▸ WRITTEN INSTRUCTION 1: Write out the portion of the passage on Tschirnhaus and porcelain starting at "Tschirnhaus explains his" and ending at "the porcelain tests.".

▸ SOURCE PASSAGE:
-------------------------

Tschirnhaus explains his idea.
Tschirnhaus’s own trials go on and on, testing and compounding for porcelain. It must be hard, returning day after day to your tests, opening a kiln, opening a crucible to find another sintered, coagulated expensive morass of minerals, another good idea turned to a stony mess. He works very hard. He works those around him very hard: ‘Kohler and I had to stand nearly every day by the large burning glass to test the minerals. There I ruined my eyes, so that I now can perceive very little at a distance’, wrote one of his assistants of these years. Böttger works on other experiments – how to make silver from non-precious ores – alongside his goldmaking. And Tschirnhaus draws Böttger closer into the porcelain tests.
There are oaths sworn on both sides. And then more oaths. ‘I, Ehrenfried Walther von Tschirnhaus, hereby swear and promise that all of what Herr Johann Friedrich Böttger passes on to me for His Royal Majesty, I won’t reveal to anyone, and I will keep silent until my grave about all information I receive on the Arcanum.’ More documents are raised, considered, copied and signed and sealed. There is a series of guidelines for how the gold would be distributed from the Arcanum. Money is to go to miners and their widows and towards a Saxon Academy of science.
I realise that they are all scared about money. Each of them feels poor. They have every right to feel worried too, as money isn’t simple at court. I had imagined that the court functioned with the king paying wages or salaries, but it is more fragile than that, a series of binding ad hoc agreements, throwaway remarks and whimsy backed up by threat. There are ventures that Augustus invests in and ones he owns, but it is not clear how he regards protocols or documents. Sometimes bills pile up, tradesmen complain, courtiers are left with debts for wages, equipment, entertainments. It is possible to make things in the hope that Augustus will buy them, and then wait years to be paid. Augustus doesn’t clear the payment to the jeweller Dinglinger for a particularly sumptuous coffee pot for fifteen years. He is capricious. This means that sometimes money flows, and sometimes not. Huge sums beget huge expectations.
Tschirnhaus has spent a decade in pursuit of porcelain. He could throw it all over and just go home, but he needs to finish his idea, draw the curves into perfect tension, make a conclusion.

-------------------------

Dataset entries

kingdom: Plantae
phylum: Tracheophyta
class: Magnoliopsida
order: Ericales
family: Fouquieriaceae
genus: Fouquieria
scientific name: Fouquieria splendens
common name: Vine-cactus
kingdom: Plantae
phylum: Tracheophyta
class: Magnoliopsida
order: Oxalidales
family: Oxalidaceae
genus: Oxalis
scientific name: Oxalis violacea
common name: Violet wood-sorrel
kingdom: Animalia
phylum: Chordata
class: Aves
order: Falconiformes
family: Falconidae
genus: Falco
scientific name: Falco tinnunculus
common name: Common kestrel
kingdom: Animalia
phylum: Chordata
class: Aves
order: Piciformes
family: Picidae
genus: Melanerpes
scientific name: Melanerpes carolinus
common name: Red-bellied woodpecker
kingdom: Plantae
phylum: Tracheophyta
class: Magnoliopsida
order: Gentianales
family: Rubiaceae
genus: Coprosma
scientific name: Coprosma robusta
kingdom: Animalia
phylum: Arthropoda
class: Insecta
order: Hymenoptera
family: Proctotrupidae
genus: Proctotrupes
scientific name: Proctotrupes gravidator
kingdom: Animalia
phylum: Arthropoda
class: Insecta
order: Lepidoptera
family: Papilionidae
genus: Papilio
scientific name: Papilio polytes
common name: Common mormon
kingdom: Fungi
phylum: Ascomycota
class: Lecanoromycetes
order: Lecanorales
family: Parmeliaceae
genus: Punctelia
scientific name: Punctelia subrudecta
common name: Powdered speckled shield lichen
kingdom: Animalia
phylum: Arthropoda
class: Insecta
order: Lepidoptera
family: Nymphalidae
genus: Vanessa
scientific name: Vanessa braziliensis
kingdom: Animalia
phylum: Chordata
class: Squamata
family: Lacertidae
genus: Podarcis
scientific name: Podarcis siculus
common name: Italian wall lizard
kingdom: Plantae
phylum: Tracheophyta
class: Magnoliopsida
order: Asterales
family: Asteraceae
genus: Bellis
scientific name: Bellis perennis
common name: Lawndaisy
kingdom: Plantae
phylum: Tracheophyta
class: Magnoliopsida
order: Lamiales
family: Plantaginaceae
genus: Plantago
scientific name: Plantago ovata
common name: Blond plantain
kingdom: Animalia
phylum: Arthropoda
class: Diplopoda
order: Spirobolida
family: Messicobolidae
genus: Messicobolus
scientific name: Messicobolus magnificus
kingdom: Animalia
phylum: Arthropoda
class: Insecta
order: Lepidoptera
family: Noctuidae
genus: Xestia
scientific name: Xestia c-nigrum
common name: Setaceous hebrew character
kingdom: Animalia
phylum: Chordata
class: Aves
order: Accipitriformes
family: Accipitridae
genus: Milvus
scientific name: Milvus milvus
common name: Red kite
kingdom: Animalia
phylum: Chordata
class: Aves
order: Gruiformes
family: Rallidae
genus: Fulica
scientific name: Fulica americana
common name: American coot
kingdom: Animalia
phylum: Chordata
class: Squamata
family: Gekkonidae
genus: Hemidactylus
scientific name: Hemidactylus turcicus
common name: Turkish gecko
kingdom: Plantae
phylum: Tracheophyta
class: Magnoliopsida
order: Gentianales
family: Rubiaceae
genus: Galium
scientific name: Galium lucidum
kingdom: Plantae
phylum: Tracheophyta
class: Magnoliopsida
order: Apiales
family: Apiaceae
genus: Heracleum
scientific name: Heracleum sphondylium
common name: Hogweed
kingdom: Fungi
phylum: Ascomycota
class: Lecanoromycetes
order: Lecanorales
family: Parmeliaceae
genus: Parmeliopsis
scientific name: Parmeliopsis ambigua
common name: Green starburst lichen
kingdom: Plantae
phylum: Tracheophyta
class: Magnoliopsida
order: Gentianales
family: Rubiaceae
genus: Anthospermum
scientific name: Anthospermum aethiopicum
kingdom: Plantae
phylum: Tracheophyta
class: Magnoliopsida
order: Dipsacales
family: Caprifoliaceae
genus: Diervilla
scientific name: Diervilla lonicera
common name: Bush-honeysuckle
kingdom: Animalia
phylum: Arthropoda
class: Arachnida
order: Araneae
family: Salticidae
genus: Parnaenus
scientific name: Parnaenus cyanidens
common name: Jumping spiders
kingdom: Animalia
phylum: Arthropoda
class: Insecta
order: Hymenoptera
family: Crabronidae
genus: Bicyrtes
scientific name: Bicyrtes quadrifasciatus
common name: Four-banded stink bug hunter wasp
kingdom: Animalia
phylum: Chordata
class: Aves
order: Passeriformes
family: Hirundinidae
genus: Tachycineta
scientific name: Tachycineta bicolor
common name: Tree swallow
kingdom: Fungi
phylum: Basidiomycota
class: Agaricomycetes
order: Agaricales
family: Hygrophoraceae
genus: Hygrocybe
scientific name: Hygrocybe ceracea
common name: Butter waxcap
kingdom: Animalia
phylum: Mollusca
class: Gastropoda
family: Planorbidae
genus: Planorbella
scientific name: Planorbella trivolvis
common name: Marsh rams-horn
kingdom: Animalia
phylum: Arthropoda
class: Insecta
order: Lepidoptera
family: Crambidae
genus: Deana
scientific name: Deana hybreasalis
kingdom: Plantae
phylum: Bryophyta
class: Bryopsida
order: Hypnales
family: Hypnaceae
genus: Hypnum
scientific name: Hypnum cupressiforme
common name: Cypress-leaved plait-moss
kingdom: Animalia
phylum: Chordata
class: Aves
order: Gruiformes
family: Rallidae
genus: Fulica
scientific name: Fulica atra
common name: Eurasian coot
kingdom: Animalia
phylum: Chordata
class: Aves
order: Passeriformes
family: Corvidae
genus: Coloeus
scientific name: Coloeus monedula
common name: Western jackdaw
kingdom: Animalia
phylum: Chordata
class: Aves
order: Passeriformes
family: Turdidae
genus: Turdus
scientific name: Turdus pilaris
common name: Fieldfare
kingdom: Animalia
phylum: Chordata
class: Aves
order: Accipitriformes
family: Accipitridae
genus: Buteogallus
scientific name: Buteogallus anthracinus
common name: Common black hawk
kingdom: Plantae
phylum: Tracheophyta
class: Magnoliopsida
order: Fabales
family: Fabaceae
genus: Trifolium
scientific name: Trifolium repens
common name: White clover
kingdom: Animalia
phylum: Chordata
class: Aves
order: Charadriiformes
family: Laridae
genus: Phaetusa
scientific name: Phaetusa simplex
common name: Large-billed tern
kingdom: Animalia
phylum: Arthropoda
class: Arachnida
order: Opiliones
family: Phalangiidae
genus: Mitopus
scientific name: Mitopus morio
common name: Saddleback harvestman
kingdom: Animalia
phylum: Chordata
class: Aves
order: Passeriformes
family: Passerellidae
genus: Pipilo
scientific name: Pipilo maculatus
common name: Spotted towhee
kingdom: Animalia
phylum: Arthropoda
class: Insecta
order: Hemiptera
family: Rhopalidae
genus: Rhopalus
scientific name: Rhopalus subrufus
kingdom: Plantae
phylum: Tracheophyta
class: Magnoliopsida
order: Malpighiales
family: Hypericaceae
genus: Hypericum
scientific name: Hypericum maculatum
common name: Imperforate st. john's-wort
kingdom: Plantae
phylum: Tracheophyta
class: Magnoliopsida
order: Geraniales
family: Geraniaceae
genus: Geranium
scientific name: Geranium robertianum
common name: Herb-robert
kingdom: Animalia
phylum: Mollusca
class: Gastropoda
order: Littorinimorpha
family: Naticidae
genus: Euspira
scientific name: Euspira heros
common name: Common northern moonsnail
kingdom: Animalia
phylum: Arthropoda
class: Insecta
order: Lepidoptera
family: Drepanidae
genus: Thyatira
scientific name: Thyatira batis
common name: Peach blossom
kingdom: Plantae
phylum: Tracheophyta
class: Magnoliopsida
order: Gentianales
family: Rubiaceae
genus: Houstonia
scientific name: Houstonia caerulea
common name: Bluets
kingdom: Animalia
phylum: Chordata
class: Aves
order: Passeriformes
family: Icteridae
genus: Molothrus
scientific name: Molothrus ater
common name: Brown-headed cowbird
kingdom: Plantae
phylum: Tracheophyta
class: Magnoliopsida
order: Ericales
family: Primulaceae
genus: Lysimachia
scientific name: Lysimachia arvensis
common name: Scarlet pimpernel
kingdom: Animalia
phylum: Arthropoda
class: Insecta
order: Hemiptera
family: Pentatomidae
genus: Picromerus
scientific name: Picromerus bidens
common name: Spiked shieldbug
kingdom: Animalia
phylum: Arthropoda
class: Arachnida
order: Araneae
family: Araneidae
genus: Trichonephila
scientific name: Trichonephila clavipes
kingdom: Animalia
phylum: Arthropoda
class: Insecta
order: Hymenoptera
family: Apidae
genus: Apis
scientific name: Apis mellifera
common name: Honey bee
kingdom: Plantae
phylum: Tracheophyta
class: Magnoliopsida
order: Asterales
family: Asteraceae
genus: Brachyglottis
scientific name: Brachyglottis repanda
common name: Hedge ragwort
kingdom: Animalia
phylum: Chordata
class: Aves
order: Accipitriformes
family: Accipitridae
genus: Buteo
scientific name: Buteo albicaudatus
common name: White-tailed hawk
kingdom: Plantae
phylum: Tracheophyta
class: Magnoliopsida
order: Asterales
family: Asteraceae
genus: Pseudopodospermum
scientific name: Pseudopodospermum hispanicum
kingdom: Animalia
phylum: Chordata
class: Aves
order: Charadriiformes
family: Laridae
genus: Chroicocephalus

-------------------------

▸ WRITTEN INSTRUCTION 2: Lay out the biodiversity dataset records, starting at the beginning of the records and ending at the line containing "scientific name: Bellis perennis", as a two-column CSV with the headers "field" and "entry". Each row should hold one line's field and its entry, each in a single quoted field with any line breaks replaced by spaces.

▸ EXERCISE RESPONSE 1:
Tschirnhaus explains his idea.
Tschirnhaus’s own trials go on and on, testing and compounding for porcelain. It must be hard, returning day after day to your tests, opening a kiln, opening a crucible to find another sintered, coagulated expensive morass of minerals, another good idea turned to a stony mess. He works very hard. He works those around him very hard: ‘Kohler and I had to stand nearly every day by the large burning glass to test the minerals. There I ruined my eyes, so that I now can perceive very little at a distance’, wrote one of his assistants of these years. Böttger works on other experiments – how to make silver from non-precious ores – alongside his goldmaking. And Tschirnhaus draws Böttger closer into the porcelain tests.

▸ EXERCISE RESPONSE 2:
field,entry
"kingdom:","Plantae"
"phylum:","Tracheophyta"
"class:","Magnoliopsida"
"order:","Ericales"
"family:","Fouquieriaceae"
"genus:","Fouquieria"
"scientific name:","Fouquieria splendens"
"common name:","Vine-cactus"
"kingdom:","Plantae"
"phylum:","Tracheophyta"
"class:","Magnoliopsida"
"order:","Oxalidales"
"family:","Oxalidaceae"
"genus:","Oxalis"
"scientific name:","Oxalis violacea"
"common name:","Violet wood-sorrel"
"kingdom:","Animalia"
"phylum:","Chordata"
"class:","Aves"
"order:","Falconiformes"
"family:","Falconidae"
"genus:","Falco"
"scientific name:","Falco tinnunculus"
"common name:","Common kestrel"
"kingdom:","Animalia"
"phylum:","Chordata"
"class:","Aves"
"order:","Piciformes"
"family:","Picidae"
"genus:","Melanerpes"
"scientific name:","Melanerpes carolinus"
"common name:","Red-bellied woodpecker"
"kingdom:","Plantae"
"phylum:","Tracheophyta"
"class:","Magnoliopsida"
"order:","Gentianales"
"family:","Rubiaceae"
"genus:","Coprosma"
"scientific name:","Coprosma robusta"
"kingdom:","Animalia"
"phylum:","Arthropoda"
"class:","Insecta"
"order:","Hymenoptera"
"family:","Proctotrupidae"
"genus:","Proctotrupes"
"scientific name:","Proctotrupes gravidator"
"kingdom:","Animalia"
"phylum:","Arthropoda"
"class:","Insecta"
"order:","Lepidoptera"
"family:","Papilionidae"
"genus:","Papilio"
"scientific name:","Papilio polytes"
"common name:","Common mormon"
"kingdom:","Fungi"
"phylum:","Ascomycota"
"class:","Lecanoromycetes"
"order:","Lecanorales"
"family:","Parmeliaceae"
"genus:","Punctelia"
"scientific name:","Punctelia subrudecta"
"common name:","Powdered speckled shield lichen"
"kingdom:","Animalia"
"phylum:","Arthropoda"
"class:","Insecta"
"order:","Lepidoptera"
"family:","Nymphalidae"
"genus:","Vanessa"
"scientific name:","Vanessa braziliensis"
"kingdom:","Animalia"
"phylum:","Chordata"
"class:","Squamata"
"family:","Lacertidae"
"genus:","Podarcis"
"scientific name:","Podarcis siculus"
"common name:","Italian wall lizard"
"kingdom:","Plantae"
"phylum:","Tracheophyta"
"class:","Magnoliopsida"
"order:","Asterales"
"family:","Asteraceae"
"genus:","Bellis"
"scientific name:","Bellis perennis"